There was a market in Trieste, but it wasn't by the station. It was near the city center, on a street with a statue of Italo Svevo. I didn't like the market very much. You could eat interesting beef dishes and gnocchi at buffet restaurants. At night, everyone hung out on the street in front of bars. There may have been a big dance club somewhere, but I wasn't looking for one. I saw a significant number of non-white people for the first time in over a month, because it was Italy. There were some feminist signs printed out and taped up throughout the city in sets of threes, a slogan written in Italian, then Slovenian, then English. "Contro ogni fonfine tra generi e territori." "Proti vsakršni meji med spoli in med ozemlji." "Against all borders between lands and genders." I only heard Italian. The architecture was Austro-Hungarian. The sound and the image were jarring because, as a tourist and a movie-lover, I only know Italy as Rome, Florence, Venice, and Naples.

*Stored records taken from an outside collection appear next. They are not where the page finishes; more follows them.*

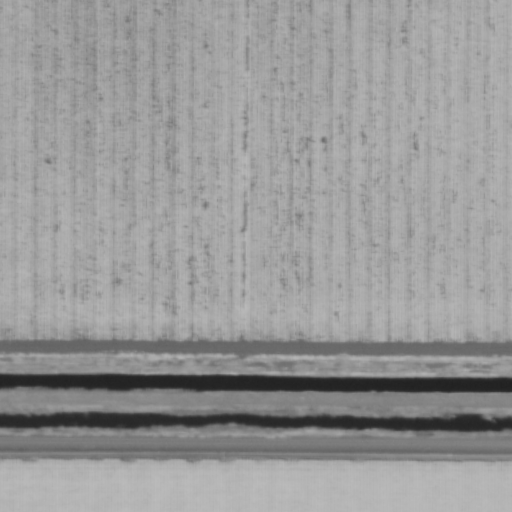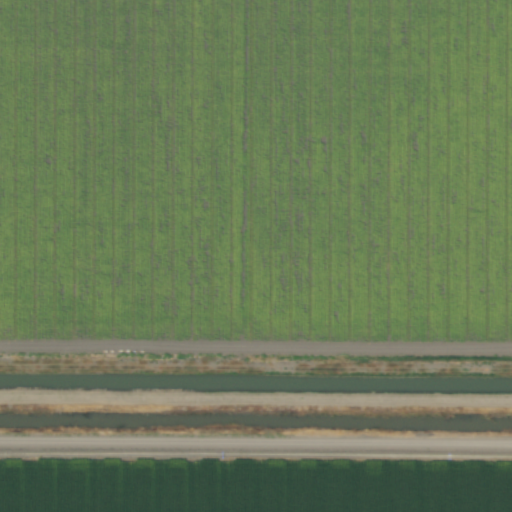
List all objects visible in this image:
road: (256, 443)
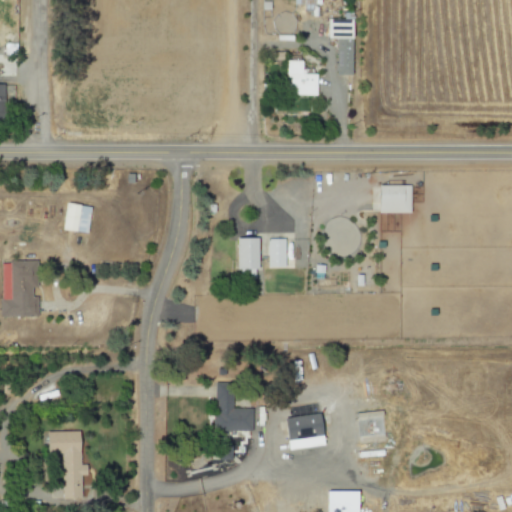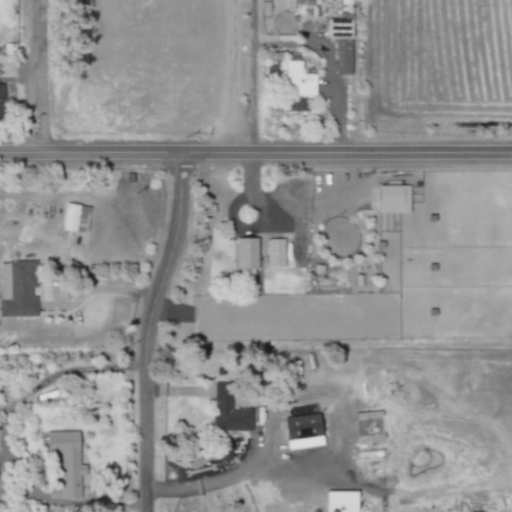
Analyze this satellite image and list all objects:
building: (339, 42)
road: (251, 60)
road: (328, 67)
road: (41, 76)
road: (230, 77)
building: (296, 80)
building: (0, 98)
road: (255, 152)
building: (391, 199)
building: (74, 218)
building: (273, 252)
building: (244, 256)
building: (16, 289)
road: (96, 294)
road: (145, 329)
building: (227, 415)
building: (367, 426)
building: (299, 427)
road: (4, 439)
building: (222, 453)
building: (64, 460)
road: (219, 479)
building: (338, 501)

The best museum was the Revoltella. One half was the house of a baron, who was involved in the construction of the Suez Canal. He had no children, because he was probably gay. And he left his house and money to the city of Trieste. An adjacent building holds an amazing art collection.
I never saw such a lovely group of paintings put on display with so little pretension, and such odd touches of cleverness. The light isn't good. I'm not a great photographer. And I only have my iPhone. But here you are:
I highly suggest a weekend trip to Trieste, and a visit to the Revoltella.